Conditions pour que le traitement choc fonctionne
- Le pH doit être mesuré et ramené entre 7,2 et 7,6 avant de verser la javel. Au-dessus de 7,8, le chlore perd environ 80 % de son pouvoir désinfectant, et le produit est gaspillé.
- La filtration doit tourner en continu pendant toute la durée du traitement, au minimum plusieurs heures, pour homogénéiser la distribution du chlore dans le bassin.
- Verser la javel le soir ou la nuit limite les pertes liées à la dégradation par les rayons UV.
- La baignade est interdite tant que le taux de chlore libre n’est pas redescendu sous 3 mg/L, vérifié par une mesure directe.
Javel ménagère à 2,6 % : pourquoi le dosage par m3 change tout
La javel ménagère que l’on trouve en supermarché titre environ 2,6 % de chlore actif, soit presque quatre fois moins que l’extrait à 9,6 %. Utiliser ce produit pour désinfecter une piscine oblige à multiplier les volumes par un facteur comparable.
Pour obtenir le même apport de chlore qu’un litre de javel à 9,6 %, il faudrait verser près de 3,7 litres de javel ménagère.
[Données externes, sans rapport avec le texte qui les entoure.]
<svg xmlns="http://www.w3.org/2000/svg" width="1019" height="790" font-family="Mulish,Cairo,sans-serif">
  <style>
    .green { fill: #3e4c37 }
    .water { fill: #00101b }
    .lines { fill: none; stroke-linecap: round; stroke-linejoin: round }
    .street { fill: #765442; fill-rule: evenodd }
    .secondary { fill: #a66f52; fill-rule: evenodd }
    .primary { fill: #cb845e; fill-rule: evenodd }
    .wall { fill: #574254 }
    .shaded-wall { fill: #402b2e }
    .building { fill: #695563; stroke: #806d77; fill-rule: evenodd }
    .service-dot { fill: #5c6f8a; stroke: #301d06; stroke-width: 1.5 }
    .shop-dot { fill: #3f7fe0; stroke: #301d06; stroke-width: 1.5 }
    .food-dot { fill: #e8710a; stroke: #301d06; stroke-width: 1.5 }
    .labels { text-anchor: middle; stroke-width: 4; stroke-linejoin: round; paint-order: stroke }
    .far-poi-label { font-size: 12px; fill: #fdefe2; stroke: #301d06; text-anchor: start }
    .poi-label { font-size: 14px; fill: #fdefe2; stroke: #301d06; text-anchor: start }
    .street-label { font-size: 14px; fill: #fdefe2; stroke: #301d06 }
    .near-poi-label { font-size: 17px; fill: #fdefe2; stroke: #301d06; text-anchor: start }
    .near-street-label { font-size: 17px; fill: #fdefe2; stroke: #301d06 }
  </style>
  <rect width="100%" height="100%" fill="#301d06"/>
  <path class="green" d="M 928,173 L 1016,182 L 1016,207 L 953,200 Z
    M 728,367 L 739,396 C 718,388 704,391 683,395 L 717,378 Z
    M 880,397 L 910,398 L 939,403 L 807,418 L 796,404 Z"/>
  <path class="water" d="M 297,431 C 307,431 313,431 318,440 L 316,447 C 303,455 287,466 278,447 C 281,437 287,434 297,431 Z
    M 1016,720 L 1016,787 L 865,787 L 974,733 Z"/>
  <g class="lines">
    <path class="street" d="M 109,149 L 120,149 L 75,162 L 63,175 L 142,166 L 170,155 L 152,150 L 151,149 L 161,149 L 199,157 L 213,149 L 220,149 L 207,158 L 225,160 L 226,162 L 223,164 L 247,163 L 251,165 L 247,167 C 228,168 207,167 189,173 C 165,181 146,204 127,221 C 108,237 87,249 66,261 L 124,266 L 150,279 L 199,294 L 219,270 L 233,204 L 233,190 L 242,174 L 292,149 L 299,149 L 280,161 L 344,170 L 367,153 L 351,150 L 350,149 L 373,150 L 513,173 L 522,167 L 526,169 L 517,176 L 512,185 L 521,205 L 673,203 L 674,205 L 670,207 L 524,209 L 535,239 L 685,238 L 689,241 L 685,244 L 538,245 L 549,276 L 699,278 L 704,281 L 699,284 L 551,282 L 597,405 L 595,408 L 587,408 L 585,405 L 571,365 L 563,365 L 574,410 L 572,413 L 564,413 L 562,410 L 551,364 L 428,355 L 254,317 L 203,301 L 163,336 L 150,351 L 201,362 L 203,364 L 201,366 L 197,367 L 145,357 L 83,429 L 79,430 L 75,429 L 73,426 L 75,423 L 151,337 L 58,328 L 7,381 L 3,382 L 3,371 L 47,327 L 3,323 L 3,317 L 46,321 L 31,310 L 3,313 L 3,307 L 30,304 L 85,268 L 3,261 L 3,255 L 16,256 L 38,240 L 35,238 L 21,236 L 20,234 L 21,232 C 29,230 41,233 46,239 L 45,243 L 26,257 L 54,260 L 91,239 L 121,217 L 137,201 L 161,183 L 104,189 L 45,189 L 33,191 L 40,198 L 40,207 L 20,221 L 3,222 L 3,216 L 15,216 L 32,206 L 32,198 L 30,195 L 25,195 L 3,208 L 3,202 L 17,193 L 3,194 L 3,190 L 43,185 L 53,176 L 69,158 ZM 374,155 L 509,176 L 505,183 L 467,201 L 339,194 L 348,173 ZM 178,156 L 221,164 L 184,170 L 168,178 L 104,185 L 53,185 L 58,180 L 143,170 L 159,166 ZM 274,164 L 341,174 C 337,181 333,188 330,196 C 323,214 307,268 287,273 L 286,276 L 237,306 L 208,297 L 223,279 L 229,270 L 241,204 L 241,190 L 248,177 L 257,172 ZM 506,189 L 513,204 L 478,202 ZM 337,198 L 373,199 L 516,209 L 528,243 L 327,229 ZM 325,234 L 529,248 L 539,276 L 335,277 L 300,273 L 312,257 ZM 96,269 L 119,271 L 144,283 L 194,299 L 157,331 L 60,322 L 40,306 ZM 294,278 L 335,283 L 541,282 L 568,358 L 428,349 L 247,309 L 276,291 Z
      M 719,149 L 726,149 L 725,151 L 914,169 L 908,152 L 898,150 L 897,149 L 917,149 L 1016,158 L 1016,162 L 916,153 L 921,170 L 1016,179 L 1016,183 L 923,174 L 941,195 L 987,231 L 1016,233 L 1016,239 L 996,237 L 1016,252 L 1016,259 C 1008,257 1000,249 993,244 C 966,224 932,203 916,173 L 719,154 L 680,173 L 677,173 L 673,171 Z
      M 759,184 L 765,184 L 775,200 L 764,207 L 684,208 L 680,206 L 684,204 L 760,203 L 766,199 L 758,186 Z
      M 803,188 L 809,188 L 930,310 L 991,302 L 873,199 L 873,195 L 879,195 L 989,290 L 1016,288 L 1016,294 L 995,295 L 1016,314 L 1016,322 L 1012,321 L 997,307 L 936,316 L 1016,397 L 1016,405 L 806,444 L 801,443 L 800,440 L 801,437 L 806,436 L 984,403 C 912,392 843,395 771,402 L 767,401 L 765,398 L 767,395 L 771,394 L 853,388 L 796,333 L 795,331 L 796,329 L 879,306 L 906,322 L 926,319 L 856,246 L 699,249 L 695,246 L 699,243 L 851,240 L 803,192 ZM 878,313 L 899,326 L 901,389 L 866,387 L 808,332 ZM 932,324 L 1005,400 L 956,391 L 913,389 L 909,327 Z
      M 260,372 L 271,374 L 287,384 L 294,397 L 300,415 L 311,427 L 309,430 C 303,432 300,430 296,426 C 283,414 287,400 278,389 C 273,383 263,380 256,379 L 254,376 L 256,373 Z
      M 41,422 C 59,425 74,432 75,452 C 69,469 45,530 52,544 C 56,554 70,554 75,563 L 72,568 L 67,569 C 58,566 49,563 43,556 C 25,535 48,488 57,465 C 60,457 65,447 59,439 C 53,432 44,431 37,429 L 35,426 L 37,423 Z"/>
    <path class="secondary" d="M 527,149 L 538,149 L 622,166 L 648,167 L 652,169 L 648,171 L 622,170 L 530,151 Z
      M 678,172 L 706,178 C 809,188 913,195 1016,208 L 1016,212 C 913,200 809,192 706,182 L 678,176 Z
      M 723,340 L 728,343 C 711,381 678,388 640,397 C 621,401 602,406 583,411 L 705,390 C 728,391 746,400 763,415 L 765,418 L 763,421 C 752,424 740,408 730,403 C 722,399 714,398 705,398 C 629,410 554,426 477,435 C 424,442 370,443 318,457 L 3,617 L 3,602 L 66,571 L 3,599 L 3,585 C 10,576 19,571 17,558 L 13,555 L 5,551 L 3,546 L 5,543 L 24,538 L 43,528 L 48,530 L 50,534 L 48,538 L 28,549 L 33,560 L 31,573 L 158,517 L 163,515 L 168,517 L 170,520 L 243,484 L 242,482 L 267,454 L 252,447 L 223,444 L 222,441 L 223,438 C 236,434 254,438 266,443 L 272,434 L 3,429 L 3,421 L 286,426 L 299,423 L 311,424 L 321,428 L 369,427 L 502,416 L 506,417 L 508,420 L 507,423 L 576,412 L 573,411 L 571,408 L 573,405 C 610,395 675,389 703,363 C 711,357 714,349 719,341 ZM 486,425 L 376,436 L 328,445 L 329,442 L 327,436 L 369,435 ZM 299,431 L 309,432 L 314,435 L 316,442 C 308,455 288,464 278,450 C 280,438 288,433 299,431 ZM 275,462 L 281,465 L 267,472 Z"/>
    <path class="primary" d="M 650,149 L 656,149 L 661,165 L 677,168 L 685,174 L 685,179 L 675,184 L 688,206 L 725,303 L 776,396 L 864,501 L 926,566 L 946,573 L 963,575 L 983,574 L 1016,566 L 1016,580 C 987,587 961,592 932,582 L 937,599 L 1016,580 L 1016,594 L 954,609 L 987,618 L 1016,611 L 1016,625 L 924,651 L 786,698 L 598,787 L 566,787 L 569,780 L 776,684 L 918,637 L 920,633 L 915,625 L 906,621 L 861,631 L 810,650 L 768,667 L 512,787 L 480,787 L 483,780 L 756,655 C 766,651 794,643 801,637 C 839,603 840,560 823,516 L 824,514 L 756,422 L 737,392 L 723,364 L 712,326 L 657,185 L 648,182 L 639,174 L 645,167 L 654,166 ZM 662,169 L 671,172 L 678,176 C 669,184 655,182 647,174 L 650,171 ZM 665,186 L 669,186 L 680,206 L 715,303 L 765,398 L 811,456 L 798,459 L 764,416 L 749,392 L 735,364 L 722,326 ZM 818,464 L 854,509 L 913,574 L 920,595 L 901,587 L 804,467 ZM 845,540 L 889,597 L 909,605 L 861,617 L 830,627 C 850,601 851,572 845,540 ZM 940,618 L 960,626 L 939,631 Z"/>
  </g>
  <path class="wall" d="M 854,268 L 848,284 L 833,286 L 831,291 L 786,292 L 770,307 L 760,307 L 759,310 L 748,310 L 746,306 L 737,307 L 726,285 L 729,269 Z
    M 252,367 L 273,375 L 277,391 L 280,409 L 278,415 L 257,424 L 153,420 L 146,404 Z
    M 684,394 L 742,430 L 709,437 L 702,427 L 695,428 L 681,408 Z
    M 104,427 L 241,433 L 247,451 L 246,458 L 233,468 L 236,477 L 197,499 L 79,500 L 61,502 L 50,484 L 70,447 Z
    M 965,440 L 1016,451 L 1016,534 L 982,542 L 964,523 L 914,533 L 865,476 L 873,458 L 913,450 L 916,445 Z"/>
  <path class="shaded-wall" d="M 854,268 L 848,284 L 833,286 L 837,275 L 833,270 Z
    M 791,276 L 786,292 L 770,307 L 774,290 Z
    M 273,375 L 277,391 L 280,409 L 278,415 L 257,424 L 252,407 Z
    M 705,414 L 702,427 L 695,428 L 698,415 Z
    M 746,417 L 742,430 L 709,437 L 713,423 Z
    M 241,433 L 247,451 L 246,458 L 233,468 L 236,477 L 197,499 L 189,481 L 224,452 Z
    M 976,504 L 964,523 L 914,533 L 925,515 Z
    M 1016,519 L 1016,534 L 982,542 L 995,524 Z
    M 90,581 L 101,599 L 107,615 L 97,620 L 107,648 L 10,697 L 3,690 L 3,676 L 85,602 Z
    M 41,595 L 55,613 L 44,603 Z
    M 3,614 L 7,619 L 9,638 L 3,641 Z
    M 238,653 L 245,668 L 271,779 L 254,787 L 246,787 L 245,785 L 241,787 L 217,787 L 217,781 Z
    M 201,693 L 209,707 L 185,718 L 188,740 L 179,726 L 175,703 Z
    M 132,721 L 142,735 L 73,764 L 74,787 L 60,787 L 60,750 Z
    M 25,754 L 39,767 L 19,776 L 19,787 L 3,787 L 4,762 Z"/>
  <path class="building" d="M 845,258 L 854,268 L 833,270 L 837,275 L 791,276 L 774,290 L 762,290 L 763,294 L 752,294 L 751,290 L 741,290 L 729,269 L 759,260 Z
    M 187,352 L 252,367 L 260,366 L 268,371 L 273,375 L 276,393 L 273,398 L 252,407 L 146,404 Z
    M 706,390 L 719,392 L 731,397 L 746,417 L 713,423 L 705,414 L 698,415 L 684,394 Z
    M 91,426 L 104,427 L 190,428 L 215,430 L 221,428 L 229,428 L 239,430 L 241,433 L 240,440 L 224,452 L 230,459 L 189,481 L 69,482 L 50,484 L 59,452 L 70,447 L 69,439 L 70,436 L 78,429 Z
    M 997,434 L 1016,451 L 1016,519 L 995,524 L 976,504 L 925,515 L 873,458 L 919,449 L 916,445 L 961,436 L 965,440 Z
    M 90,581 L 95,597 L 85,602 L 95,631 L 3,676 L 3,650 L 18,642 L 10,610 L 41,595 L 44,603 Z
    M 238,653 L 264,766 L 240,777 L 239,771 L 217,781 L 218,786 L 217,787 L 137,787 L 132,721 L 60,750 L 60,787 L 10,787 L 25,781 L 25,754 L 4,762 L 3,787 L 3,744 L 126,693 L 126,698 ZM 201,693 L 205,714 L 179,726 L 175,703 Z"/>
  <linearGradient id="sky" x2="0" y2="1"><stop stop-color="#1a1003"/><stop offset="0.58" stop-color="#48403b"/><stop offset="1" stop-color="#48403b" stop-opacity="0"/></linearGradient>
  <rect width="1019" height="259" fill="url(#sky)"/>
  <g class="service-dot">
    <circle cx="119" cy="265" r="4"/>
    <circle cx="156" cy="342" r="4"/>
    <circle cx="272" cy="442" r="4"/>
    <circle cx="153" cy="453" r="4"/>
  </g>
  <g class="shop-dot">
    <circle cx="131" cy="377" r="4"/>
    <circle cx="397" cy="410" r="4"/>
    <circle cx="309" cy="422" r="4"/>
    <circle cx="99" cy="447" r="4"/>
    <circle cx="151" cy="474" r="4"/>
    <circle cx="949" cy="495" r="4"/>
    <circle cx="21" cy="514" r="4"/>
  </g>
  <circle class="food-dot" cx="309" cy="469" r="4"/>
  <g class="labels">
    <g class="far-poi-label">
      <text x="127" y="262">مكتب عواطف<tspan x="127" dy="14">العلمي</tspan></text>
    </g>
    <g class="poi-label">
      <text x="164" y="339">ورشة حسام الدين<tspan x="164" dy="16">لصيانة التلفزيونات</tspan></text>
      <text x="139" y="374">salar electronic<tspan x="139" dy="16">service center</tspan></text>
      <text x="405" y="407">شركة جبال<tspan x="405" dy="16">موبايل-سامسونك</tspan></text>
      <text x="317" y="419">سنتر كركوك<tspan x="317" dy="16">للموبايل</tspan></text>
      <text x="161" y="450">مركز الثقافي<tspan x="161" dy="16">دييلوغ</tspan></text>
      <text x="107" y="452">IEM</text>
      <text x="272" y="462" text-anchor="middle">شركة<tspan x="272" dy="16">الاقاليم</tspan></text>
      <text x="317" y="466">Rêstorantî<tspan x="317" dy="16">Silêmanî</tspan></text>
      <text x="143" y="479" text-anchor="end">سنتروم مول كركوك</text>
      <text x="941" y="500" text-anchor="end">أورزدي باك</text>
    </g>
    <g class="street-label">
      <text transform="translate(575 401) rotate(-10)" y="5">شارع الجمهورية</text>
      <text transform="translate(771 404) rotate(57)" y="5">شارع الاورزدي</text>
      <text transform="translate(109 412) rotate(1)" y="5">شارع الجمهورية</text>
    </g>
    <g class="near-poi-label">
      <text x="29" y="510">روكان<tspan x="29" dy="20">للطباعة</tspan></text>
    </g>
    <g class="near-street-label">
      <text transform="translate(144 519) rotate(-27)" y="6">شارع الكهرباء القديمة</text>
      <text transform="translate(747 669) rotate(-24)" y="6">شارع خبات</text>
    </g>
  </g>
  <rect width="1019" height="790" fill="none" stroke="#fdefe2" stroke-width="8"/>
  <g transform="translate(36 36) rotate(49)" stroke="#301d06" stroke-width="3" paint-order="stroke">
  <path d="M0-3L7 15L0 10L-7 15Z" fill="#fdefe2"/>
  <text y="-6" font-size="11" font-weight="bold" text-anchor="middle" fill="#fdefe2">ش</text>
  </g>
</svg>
Sur un bassin de 50 m3, cela représente un volume quotidien difficilement gérable et un surcoût rapide. La javel ménagère est inadaptée à l’entretien régulier d’une piscine.
Elle contient aussi parfois des tensioactifs ou des parfums qui génèrent de la mousse et perturbent la filtration. Seule la javel technique ou l’extrait de javel sans additif convient à un usage piscine.
Javel et liner : le vrai facteur de dégradation
La crainte la plus fréquente concerne la décoloration ou la fragilisation du liner PVC au contact de la javel. Les retours de professionnels sur la période récente montrent un constat plus nuancé que le simple « trop de javel abîme le liner ».
Un pH mal régulé dégrade le liner plus vite qu’un dosage de javel normal. Une eau maintenue régulièrement sous un pH de 7,0 (eau acide) provoque une perte de souplesse du PVC, des craquelures et une délamination de la couche de finition, même avec un taux de chlore tout à fait standard.
Surdosage ponctuel et type de revêtement
Les traitements choc répétés avec des concentrations de chlore élevées accélèrent la décoloration des liners PVC classiques. Les teintes foncées (bleu nuit, gris anthracite) blanchissent plus visiblement que les teintes claires.
Le PVC armé et les revêtements carrelés résistent nettement mieux aux surdosages. Si le bassin doit recevoir des traitements choc fréquents (forte fréquentation, environnement végétal dense), le choix du revêtement pèse autant que le dosage de javel sur la durée de vie du bassin.

Tableau récapitulatif : dosage javel 9,6 % selon le volume du bassin
| Volume du bassin | Entretien quotidien (1-2 mg/L) | Traitement choc (8-10 mg/L) |
|---|---|---|
| 10 m3 | Environ 200 mL | Environ 500-600 mL |
| 25 m3 | Environ 500 mL | Environ 1,2-1,5 L |
| 50 m3 | Environ 1 L | Environ 2,5-3 L |
| 80 m3 | Environ 1,6 L | Environ 4-4,8 L |
Ces valeurs sont des ordres de grandeur pour une javel à 9,6 % de chlore actif. Elles supposent un pH corrigé entre 7,2 et 7,6 et une filtration en marche au moment du versement.
Protocole de versement pour protéger le liner
Verser la javel directement sur le liner ou au même endroit à chaque fois crée une zone de concentration locale très élevée. Cette agression chimique ponctuelle décolore la surface bien plus sûrement qu’un dosage global légèrement supérieur à la normale.
- Diluer la javel dans un seau d’eau avant de la répartir le long du bassin, ou la verser lentement devant les buses de refoulement, filtration active.
- Ne jamais verser de javel pure dans le skimmer : la concentration stagne dans le pré-filtre et attaque les joints et les pièces plastiques.
- Alterner les points d’injection si le versement est manuel, pour éviter de solliciter toujours la même zone de liner.
La mesure régulière du pH, au moins deux fois par semaine en saison, constitue la meilleure protection du liner. Un pH stable entre 7,2 et 7,6 garantit à la fois l’efficacité du chlore et la longévité du revêtement. Le dosage de javel par m3 n’est qu’un paramètre parmi d’autres : sans maîtrise du pH, même un dosage parfait ne protège pas le bassin.